Sonntag, 23. Februar 2020

Wie flexibel kann ein Arbeitszeitgesetz sein?

Mittags früher Schluß, Kind aus der Kita holen und abends nochmal an den Rechner

Das scheint ein Lieblingsnarrativ von Arbeitgebervertretern zu sein, wenn es um flexible Arbeitszeiten geht. Dieses Beispiel mit geringen Abwandlungen ist immer wieder von Arbeitgebervertretern zu hören, wenn es um die Reform des deutschen Arbeitszeitrechts geht. Damit wollen sie verdeutlichen, wie überholt beispielsweise die im Gesetz vorgeschriebene elfstündige Ruhezeit zwischen Arbeitsende und Wiederaufnahme der Arbeit ist. Wenn Mutti oder Papa abends um 21 Uhr nochmal ihre Mails checken, können sie diese Ruhezeit nicht einhalten, wenn sie morgens schon wieder zeitig im Büro sein wollen.
Es gibt schon lange den Spruch, dass das Arbeitszeitgesetz das am meisten übertretene Gesetz sei.

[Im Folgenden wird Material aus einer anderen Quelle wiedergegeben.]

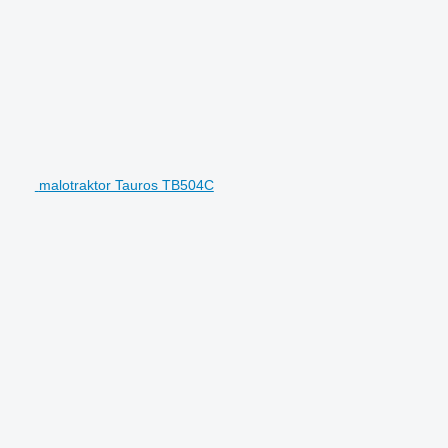
malotraktor Tauros TB504C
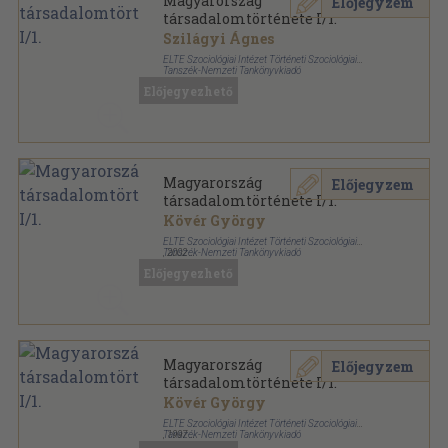
Magyarország
Előjegyzem
társadalomtörténete I/1.
Szilágyi Ágnes
ELTE Szociológiai Intézet Történeti Szociológiai
Tanszék-Nemzeti Tankönyvkiadó
Ragasztott papírkötés
,
386
oldal
Előjegyezhető
Történeti szociológiai könyvtár sorozat
Magyarország
Előjegyzem
társadalomtörténete I/1.
Kövér György
ELTE Szociológiai Intézet Történeti Szociológiai
Tanszék-Nemzeti Tankönyvkiadó
,
2002
Ragasztott papírkötés
,
386
oldal
Előjegyezhető
Történeti szociológiai könyvtár sorozat
Magyarország
Előjegyzem
társadalomtörténete I/1.
Kövér György
ELTE Szociológiai Intézet Történeti Szociológiai
Tanszék-Nemzeti Tankönyvkiadó
,
1997
Ragasztott papírkötés
,
386
oldal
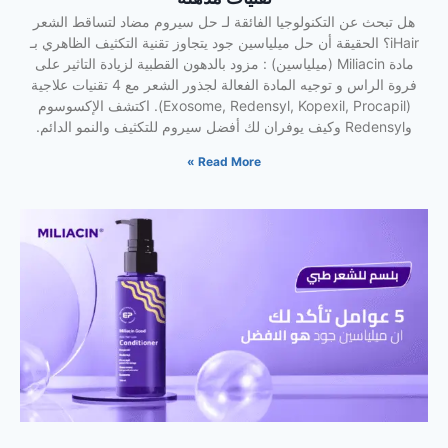
هل تبحث عن التكنولوجيا الفائقة لـ حل سيروم مضاد لتساقط الشعر
iHair؟ الحقيقة أن حل ميلياسين جود يتجاوز تقنية التكثيف الظاهري بـ
مادة Miliacin (ميلياسين) : مزود بالدهون القطبية لزيادة التاثير على
فروة الراس و توجيه المادة الفعالة لجذور الشعر مع 4 تقنيات علاجية
(Exosome, Redensyl, Kopexil, Procapil). اكتشف الإكسوسوم
وRedensyl وكيف يوفران لك أفضل سيروم للتكثيف والنمو الدائم.
Read More »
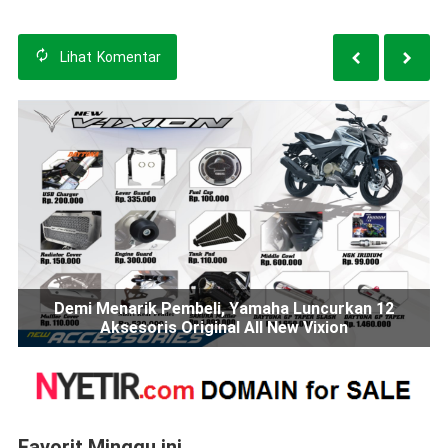
Lihat
Komentar
Demi Menarik Pembeli, Yamaha Luncurkan 12
Aksesoris Original All New Vixion
Favorit Minggu ini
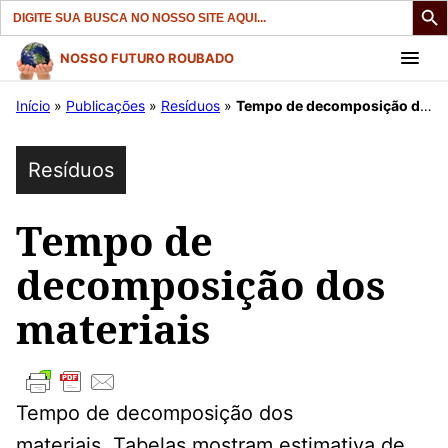
Search
for:
Pular
NOSSO FUTURO ROUBADO
para
Início
»
Publicações
»
Resíduos
»
Tempo de decomposição dos materiais
o
conteúdo
Resíduos
Tempo de
decomposição dos
materiais
Tempo de decomposição dos
materiais. Tabelas mostram estimativa de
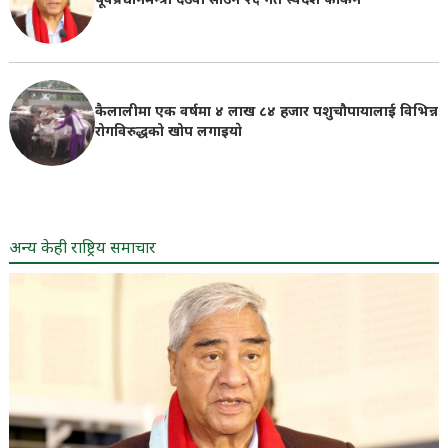
पूर्वप्रधानमन्त्री देउवा साउन २६ गते स्वदेश फर्किने
कैलालीमा एक वर्षमा ४ लाख ८४ हजार पशुचौपायालाई विभिन्न
रोगविरुद्धको खोप लगाइयाे
अन्य केही राष्ट्रिय समाचार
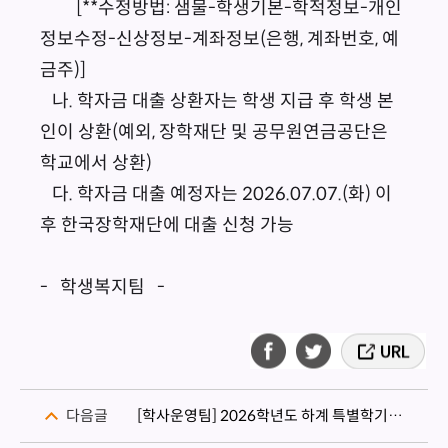
[**수정방법: 샘물-학생기본-학적정보-개인
정보수정-신상정보-계좌정보(은행, 계좌번호, 예
금주)]
나. 학자금 대출 상환자는 학생 지급 후 학생 본
인이 상환(예외, 장학재단 및 공무원연금공단은
학교에서 상환)
다. 학자금 대출 예정자는 2026.07.07.(화) 이
후 한국장학재단에 대출 신청 가능
- 학생복지팀 -
다음글
[학사운영팀] 2026학년도 하계 특별학기 개설 교과목 확정 안내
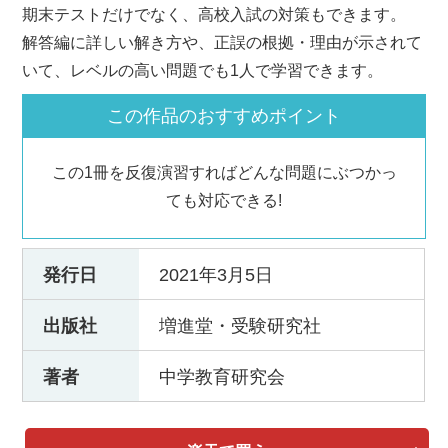
期末テストだけでなく、高校入試の対策もできます。
解答編に詳しい解き方や、正誤の根拠・理由が示されて
いて、レベルの高い問題でも1人で学習できます。
この作品のおすすめポイント
この1冊を反復演習すればどんな問題にぶつかっ
ても対応できる!
発行日
2021年3月5日
出版社
増進堂・受験研究社
著者
中学教育研究会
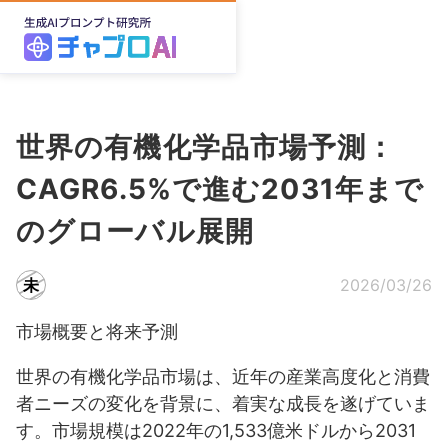
世界の有機化学品市場予測：
CAGR6.5%で進む2031年まで
のグローバル展開
未
2026/03/26
市場概要と将来予測
世界の有機化学品市場は、近年の産業高度化と消費
者ニーズの変化を背景に、着実な成長を遂げていま
す。市場規模は2022年の1,533億米ドルから2031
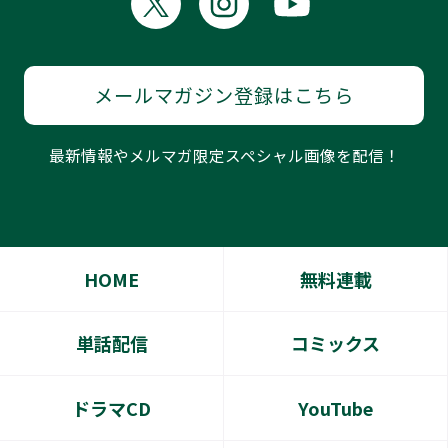
メールマガジン登録はこちら
最新情報やメルマガ限定スペシャル画像を配信！
HOME
無料連載
単話配信
コミックス
ドラマCD
YouTube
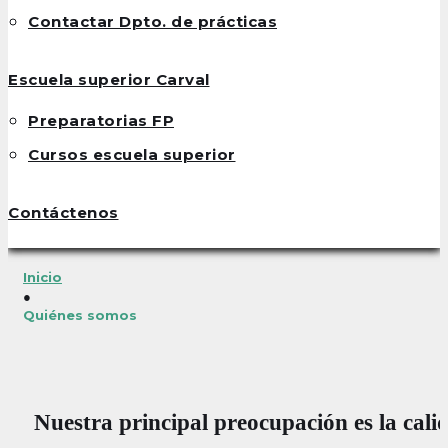
Contactar Dpto. de prácticas
Escuela superior Carval
Preparatorias FP
Cursos escuela superior
Contáctenos
Inicio
●
Quiénes somos
Quiénes
somos
Nuestra principal preocupación
es la cali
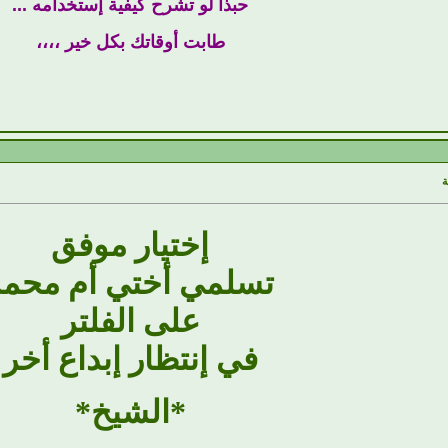
حبذا لو تشرح كيفية إستخدامه ...
طابت أوقاتك بكل خير ،،،،
إختيار موفق
تسلمي أختي أم محمد
على الفلتر
في إنتظار إبداع أخر
*الشيخ*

Und dass Beschäftigte abends nochmal an den Rechner gehen, um Arbeit zu erledigen, dürfte gängige Übung sein ohne dass sich jemand an dem Gesetz stört oder ein derartiges Verhalten von irgendwem kontrolliert würde.
Allerdings ist natürlich das ein Hinweis darauf, dass diese Regelung in der Tat hinfällig sein kann. Wenn auch die Betroffenen, also die, die damit geschützt werden sollen, kein Problem mit der Nichteinhaltung haben, dann kann man sie zumindest kritisch hinterfragen und verändern.
Doch da kommen wir an den Haken der Geschichte. So notwendig die Überarbeitung des Arbeitszeitgesetzes ist, so notwendig ist seine Existenz als Schutzgesetz gerade in der heutigen Zeit. Ein Gesetz muss nicht detailliert Pausen während der Arbeitszeit regeln, aber es muss verbindliche Rahmenbedingungen vorgeben, die bei Nichtbeachtung einklagbar sind. Im Falle der Ruhenszeit könnte das so aussehen, dass ein Zeitrahmen vorgegeben wird, keine starre Stundenzahl, der über einen längeren Zeitraum eingehalten werden muss. Der Zeitrahmen könnte beispielsweise 9 - 11 Stunden betragen und muss in einem Zeitraum von sechs Monaten im Durchschnitt eingehalten werden. Als Ergänzung dazu muss es eine tägliche Höchstarbeitszeit geben, in die auch Home-Office Zeiten eingerechnet werden. Eine derartige Regelung scheint mir notwendig zu sein, da gerade die Arbeitszeit, die Arbeitsbedingung ist, die am meisten strapaziert wird.
Allerdings ist damit noch nicht das Handicap behoben, das schon das existierende Gesetz hat. Wie werden seine Vorschriften wirkungsvoll kontrolliert? Die kommende Ausfzeichnungspflicht kann ein Schritt in die richtige Richtung sein. Sie darf allerdings auch nicht mit überzogener Bürokratie ausgestattet sein. Das läßt sich mit einiger Phantasie durchaus bewerkstelligen.
Bevor die Arbeitgeber mehr Flexibilität fordern, sollten sie sich klar gegen die schwarzen Schafe in ihren Reihen positionieren, die in der Tat versuchen die Ressourcen ihrer Mitarbeiter auszubeuten.